**Text excerpt:**
■ ■ ■ ■
Lipid peroxidation is generally thought to be the major mechanism of biomembrane injury promoted by ROS and is strongly affected by transition metals that catalyze many of the reactions involved in this process (Halliwell and Gutteridge 1999). Iron complexes induce extensive lipid peroxidation of the mitochondrial membrane, initiated by ROS generated through Fenton chemistry (Liochev 1999). Lipid peroxidation is considered to be the main form of irreversible permeabilization of the mitochondrial membrane caused by Ca2+ in the presence of Fe2+-citrate (Castilho et al. 1994), Fe2+-ATP (Hermes-Lima et al. 1995), or high phosphate concentrations (Kowaltowski et al. 1996). Under these conditions, a series of alterations, including a drop in mitochondrial membrane potential, an increase in inner mitochondrial membrane permeability, mitochondrial swelling, and the loss of matrix components, occur (Castilho et al. 1994, 1999, Hermes-Lima et al. 1995, Kowaltowski et al. 1996, 2001). These observations have suggested a critical role for membrane lipid peroxidation in mitochondrial dysfunction under oxidative stress.

In this study, we investigated whether exposure of isolated rat liver mitochondria (RLM) to iron complexes can also induce damage to mitochondrial DNA (mtDNA). It has been proposed that accumulation of oxidative damage and mutations in mtDNA play a pivotal role in degenerative diseases and in the aging process (Hudson et al. 1998, Souza-Pinto and Bohr 2001). Furthermore, mtDNA seems to be more susceptible to attack by ROS than nuclear DNA because it lacks protective structural proteins and it is attached transiently to the inner mitochondrial membrane (Clayton 1982) close to the site of ROS generation. Our results show that the exposure of RLM to Fe2+-citrate, under conditions in which the mitochondrial inner membrane is permeabilized, induces extensive oxidative damage to mtDNA. We detected DNA fragmentation, increased levels of the oxidized base 8-oxo-7,8-dihydro-2'-deoxyguanosine (8-oxo-dG) and 3'-phosphoglycolate termini (3'-PG) at the strand breaks. Both 8-oxo-dG and 3'-phosphoglycolate termini are indicative of hydroxyl radical attack.
■ ■ ■ ■
**Supplied records:**
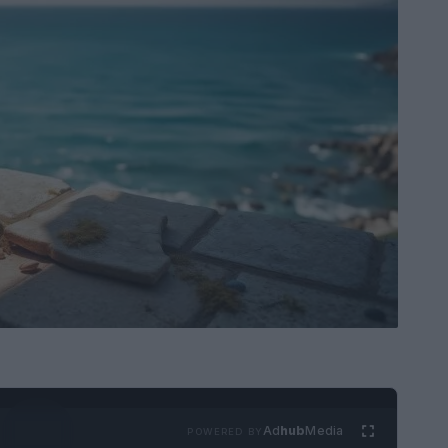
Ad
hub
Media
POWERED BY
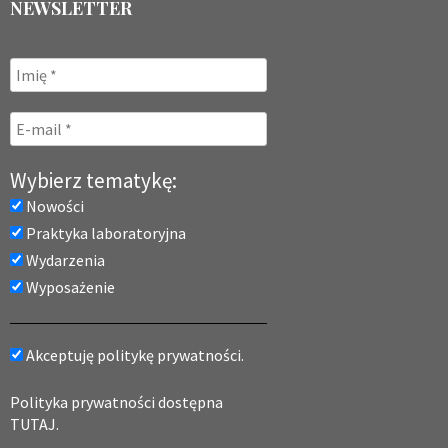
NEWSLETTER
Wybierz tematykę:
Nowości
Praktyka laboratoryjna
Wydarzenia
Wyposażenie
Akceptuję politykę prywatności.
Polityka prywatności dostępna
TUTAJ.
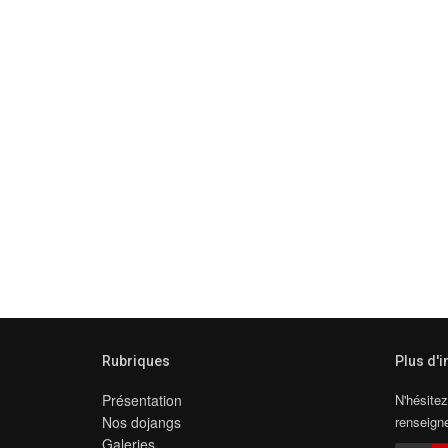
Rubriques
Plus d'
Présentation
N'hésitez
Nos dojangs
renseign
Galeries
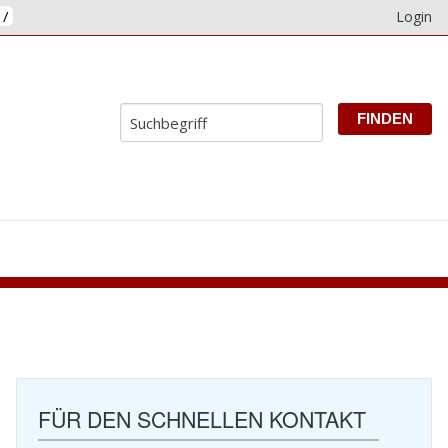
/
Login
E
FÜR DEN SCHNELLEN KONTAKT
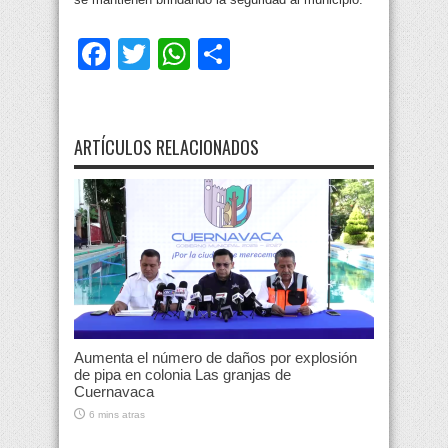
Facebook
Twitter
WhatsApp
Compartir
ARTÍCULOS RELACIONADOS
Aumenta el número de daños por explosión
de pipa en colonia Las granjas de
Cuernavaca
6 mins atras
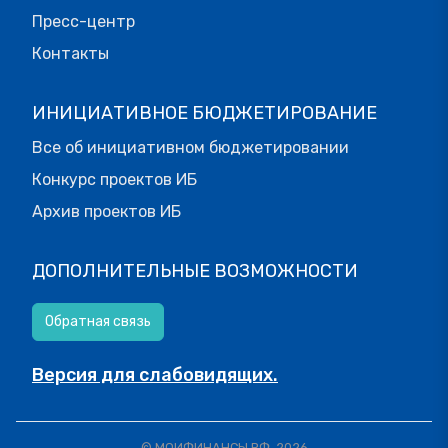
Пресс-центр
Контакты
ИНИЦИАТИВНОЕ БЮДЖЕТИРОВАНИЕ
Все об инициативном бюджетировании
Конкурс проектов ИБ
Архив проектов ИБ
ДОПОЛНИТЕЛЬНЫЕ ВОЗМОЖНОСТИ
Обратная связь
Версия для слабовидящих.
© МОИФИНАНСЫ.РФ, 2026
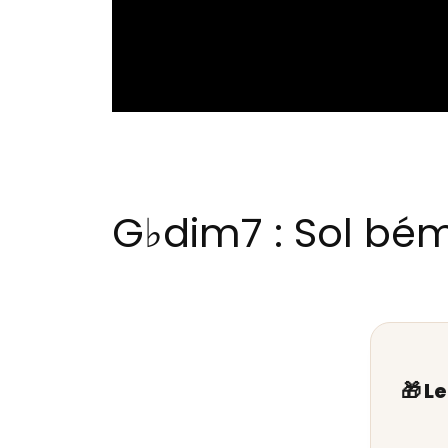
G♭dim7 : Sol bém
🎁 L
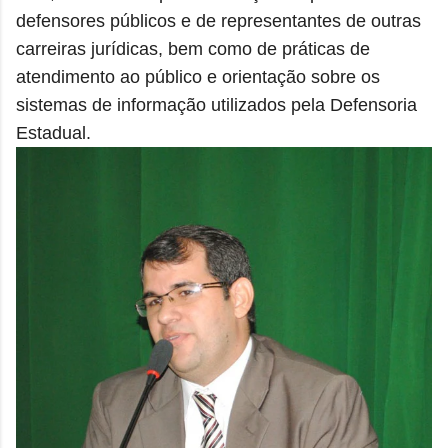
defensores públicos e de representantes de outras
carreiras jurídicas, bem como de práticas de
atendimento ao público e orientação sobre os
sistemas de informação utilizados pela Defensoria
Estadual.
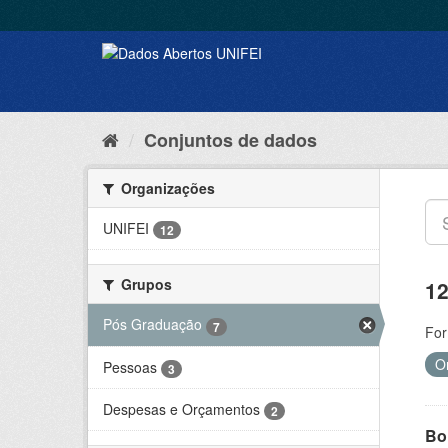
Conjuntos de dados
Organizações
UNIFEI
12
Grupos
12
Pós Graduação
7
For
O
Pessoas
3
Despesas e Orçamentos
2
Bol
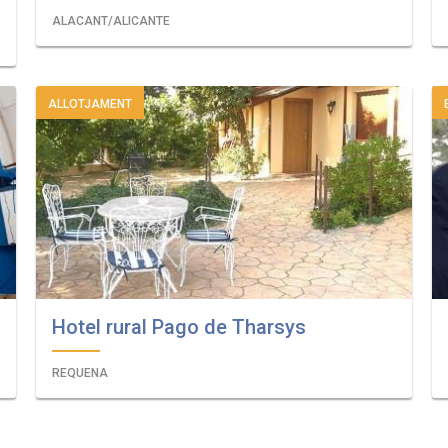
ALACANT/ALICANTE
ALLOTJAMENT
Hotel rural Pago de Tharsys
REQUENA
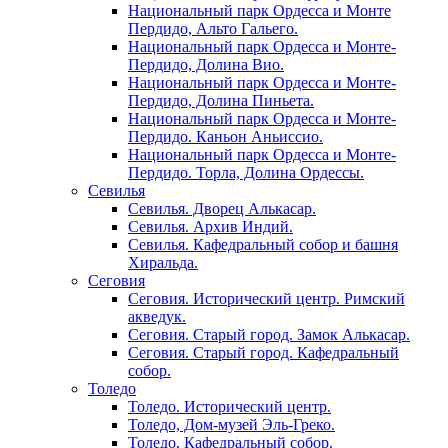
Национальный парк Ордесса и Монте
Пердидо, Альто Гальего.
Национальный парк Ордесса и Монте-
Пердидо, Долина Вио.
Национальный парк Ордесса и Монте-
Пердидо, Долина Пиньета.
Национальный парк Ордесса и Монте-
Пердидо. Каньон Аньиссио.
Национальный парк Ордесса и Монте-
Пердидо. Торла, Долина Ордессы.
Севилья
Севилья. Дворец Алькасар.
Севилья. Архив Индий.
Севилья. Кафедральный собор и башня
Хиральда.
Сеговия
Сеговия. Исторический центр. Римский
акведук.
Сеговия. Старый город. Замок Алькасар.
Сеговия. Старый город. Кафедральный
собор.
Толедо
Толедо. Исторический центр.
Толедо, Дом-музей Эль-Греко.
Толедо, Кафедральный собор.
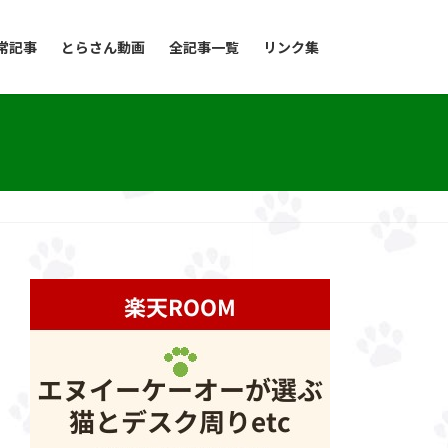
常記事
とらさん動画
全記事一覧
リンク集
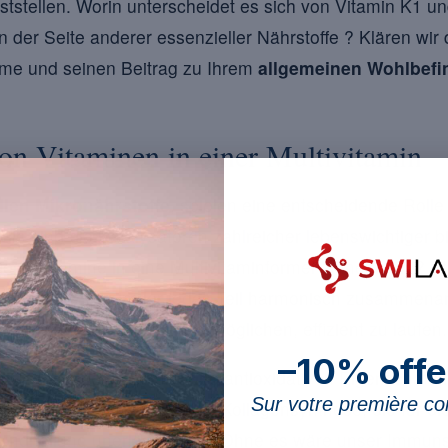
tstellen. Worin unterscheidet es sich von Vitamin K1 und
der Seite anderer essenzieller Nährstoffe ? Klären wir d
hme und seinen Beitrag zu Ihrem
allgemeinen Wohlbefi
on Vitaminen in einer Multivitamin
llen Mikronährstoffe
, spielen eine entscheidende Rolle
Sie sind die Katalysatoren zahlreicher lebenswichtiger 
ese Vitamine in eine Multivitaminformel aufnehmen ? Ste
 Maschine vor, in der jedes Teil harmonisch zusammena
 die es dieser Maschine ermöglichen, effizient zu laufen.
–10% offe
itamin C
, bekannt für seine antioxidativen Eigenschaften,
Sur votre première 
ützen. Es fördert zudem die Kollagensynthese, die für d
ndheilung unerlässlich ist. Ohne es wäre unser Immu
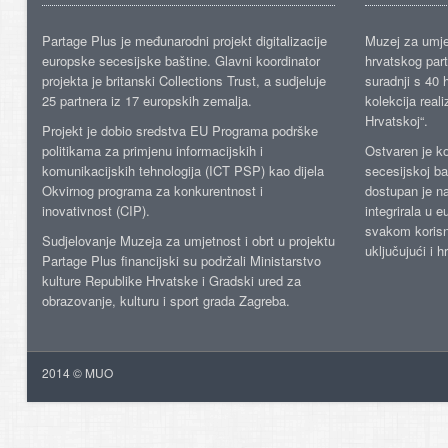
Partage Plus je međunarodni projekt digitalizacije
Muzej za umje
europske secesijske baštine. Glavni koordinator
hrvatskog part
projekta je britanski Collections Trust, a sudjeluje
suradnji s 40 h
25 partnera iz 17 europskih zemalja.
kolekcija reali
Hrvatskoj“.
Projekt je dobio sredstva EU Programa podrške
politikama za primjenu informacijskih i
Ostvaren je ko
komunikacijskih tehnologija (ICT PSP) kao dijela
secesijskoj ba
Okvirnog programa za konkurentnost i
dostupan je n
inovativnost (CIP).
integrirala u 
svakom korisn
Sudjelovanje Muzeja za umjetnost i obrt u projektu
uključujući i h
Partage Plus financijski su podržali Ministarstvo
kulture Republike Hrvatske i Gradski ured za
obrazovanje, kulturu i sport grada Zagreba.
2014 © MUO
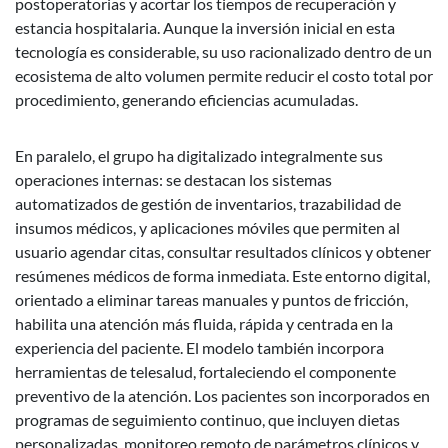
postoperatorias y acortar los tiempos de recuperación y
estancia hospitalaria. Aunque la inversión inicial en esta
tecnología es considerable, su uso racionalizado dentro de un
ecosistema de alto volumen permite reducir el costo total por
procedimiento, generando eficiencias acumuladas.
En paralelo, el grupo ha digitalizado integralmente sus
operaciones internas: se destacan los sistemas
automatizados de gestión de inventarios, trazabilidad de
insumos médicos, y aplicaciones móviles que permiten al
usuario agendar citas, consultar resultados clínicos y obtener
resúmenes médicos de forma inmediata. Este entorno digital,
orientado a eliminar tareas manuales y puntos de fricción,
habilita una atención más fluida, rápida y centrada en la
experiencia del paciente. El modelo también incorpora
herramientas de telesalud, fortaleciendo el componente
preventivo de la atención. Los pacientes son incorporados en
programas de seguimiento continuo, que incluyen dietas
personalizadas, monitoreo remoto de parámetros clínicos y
■ ■ ■ ■
**What you will do:** Copy out, word for word and in full, the text above on iron-induced damage to mitochondrial membranes and DNA.

**Solution to this exercise:**
Lipid peroxidation is generally thought to be the major mechanism of biomembrane injury promoted by ROS and is strongly affected by transition metals that catalyze many of the reactions involved in this process (Halliwell and Gutteridge 1999). Iron complexes induce extensive lipid peroxidation of the mitochondrial membrane, initiated by ROS generated through Fenton chemistry (Liochev 1999). Lipid peroxidation is considered to be the main form of irreversible permeabilization of the mitochondrial membrane caused by Ca2+ in the presence of Fe2+-citrate (Castilho et al. 1994), Fe2+-ATP (Hermes-Lima et al. 1995), or high phosphate concentrations (Kowaltowski et al. 1996). Under these conditions, a series of alterations, including a drop in mitochondrial membrane potential, an increase in inner mitochondrial membrane permeability, mitochondrial swelling, and the loss of matrix components, occur (Castilho et al. 1994, 1999, Hermes-Lima et al. 1995, Kowaltowski et al. 1996, 2001). These observations have suggested a critical role for membrane lipid peroxidation in mitochondrial dysfunction under oxidative stress.

In this study, we investigated whether exposure of isolated rat liver mitochondria (RLM) to iron complexes can also induce damage to mitochondrial DNA (mtDNA). It has been proposed that accumulation of oxidative damage and mutations in mtDNA play a pivotal role in degenerative diseases and in the aging process (Hudson et al. 1998, Souza-Pinto and Bohr 2001). Furthermore, mtDNA seems to be more susceptible to attack by ROS than nuclear DNA because it lacks protective structural proteins and it is attached transiently to the inner mitochondrial membrane (Clayton 1982) close to the site of ROS generation. Our results show that the exposure of RLM to Fe2+-citrate, under conditions in which the mitochondrial inner membrane is permeabilized, induces extensive oxidative damage to mtDNA. We detected DNA fragmentation, increased levels of the oxidized base 8-oxo-7,8-dihydro-2'-deoxyguanosine (8-oxo-dG) and 3'-phosphoglycolate termini (3'-PG) at the strand breaks. Both 8-oxo-dG and 3'-phosphoglycolate termini are indicative of hydroxyl radical attack.